Ноги девушки стали длиннее, колени теперь не казались узловатыми, и цвет кожи, коричневой на лодыжках, сменяла на внутренней стороне бедер желтоватая белизна сливочного масла. Девушка сидела на краю веранды, широко расставив ноги, так что подол натянулся. Перехватив взгляд Шасы, она еще шире расставила ноги. Нос у нее был курносый, веснушчатый; она наморщила его, улыбнувшись. Улыбка была хитрая и нахальная. Девушка просунула между белыми зубами яркий розовый язык.
Шаса виновато отвел взгляд и уставился прямо вперед сквозь ветровое стекло. Но он во всех подробностях помнил запретные минуты за насосной и покраснел. Он не мог посмотреть на мать. Та глядела вперед на дорогу и как будто ничего не заметила. Шаса почувствовал облегчение, но тут мать сказала:
– Обычная потаскушка. Бросается на все, что носит штаны. Ее отец из тех, кого мы думаем сократить. Мы избавимся от нее раньше, чем она серьезно напакостит себе и нам.

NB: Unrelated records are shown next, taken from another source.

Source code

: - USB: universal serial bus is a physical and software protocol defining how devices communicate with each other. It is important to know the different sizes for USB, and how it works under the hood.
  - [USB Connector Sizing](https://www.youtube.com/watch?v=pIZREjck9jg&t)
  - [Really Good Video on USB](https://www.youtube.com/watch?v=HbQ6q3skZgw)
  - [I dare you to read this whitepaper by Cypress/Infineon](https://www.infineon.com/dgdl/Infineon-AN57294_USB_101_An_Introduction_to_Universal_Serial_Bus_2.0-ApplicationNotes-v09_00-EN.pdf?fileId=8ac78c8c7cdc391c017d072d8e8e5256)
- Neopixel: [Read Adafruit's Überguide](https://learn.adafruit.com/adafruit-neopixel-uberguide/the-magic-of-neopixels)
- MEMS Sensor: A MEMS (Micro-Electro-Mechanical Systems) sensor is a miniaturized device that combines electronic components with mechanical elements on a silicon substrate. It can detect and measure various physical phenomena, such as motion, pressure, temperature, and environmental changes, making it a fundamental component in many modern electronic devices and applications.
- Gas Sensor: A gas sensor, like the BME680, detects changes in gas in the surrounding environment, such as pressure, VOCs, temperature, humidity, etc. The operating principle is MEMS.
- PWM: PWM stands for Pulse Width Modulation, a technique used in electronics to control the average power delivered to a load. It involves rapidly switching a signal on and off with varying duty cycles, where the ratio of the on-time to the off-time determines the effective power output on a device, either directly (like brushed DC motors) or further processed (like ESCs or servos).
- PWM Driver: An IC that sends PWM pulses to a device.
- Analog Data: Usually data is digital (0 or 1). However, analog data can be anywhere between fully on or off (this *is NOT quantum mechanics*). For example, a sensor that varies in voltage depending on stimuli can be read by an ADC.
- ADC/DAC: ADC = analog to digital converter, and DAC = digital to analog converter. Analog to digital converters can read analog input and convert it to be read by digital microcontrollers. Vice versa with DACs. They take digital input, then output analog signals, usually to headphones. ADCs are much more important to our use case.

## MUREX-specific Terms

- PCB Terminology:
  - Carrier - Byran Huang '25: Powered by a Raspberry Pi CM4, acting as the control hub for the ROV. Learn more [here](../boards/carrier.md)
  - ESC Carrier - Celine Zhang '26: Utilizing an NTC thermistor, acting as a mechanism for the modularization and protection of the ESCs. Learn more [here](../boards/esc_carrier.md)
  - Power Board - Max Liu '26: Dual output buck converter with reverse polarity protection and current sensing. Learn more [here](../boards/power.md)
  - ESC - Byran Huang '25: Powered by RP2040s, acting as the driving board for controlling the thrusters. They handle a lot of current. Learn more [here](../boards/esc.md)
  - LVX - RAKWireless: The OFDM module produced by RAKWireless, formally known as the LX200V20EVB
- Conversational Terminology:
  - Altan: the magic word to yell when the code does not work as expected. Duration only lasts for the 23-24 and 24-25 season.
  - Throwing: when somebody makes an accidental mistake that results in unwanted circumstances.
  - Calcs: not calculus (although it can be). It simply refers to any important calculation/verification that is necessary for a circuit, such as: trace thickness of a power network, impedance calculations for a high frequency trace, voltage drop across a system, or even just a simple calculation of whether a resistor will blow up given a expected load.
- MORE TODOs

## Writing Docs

Шаса был уверен, что мать не заметила их быстрого обмена взглядами. Нет, она все видит, подумал он, а потом понял смысл ее слов. Девушку отошлют… он удивился своему ощущению утраты. Внизу живота ощутимо заныло.
– А что с ними будет, мама? – негромко спросил он. – Я хочу сказать – с людьми, которых мы уволим?
Слушая, как мать обсуждает с доктором Твентимен-Джонсом необходимые сокращения, он думал об этом только как о цифрах; но при взгляде на девушку эти цифры обрели плоть. Он вспомнил своего соперника, светловолосого мальчика, и маленькую девочку в лагере безработных, которых видел из окна вагона, и представил себе Аннелизу Бота на месте этой девочки.
– Не знаю, что с ними станет. – Мать сжала губы. – И не думаю, что это должно нас заботить. Этот мир жесток, и каждый должен сам находить в нем путь. Я считаю, что мы должны думать больше о том, что будет, если мы их не уволим.
– Мы понесем убытки.
– Верно, а если мы понесем убытки, нам придется закрыть шахту, и это будет означать, что потеряют работу и все остальные, а не только те немногие, кого мы уволим. И тогда мы пострадаем. Если мы поступим так со всем, что нам принадлежит, в итоге мы все потеряем. Станем такими же, как все остальные. Тебе это больше по душе?
Неожиданно в сознании Шасы возник новый образ. Не светловолосый мальчик стоит у лагеря безработных, а он сам, босой, в грязных, рваных серо-зеленых брюках… он почти почувствовал ночной холод сквозь тонкую рубашку и голодное урчание в животе.
– Нет! – взорвался он и тут же заговорил тише. – Этого я не хочу. – Он вздрогнул, вспоминая образы, вызванные ее словами. – Неужели это случится, мама? Это может случиться? Мы тоже можем обеднеть?
– Можем, chеri. Быстро и жестоко, если не будем настороже каждую минуту. Состояние очень трудно создать, но очень легко потерять.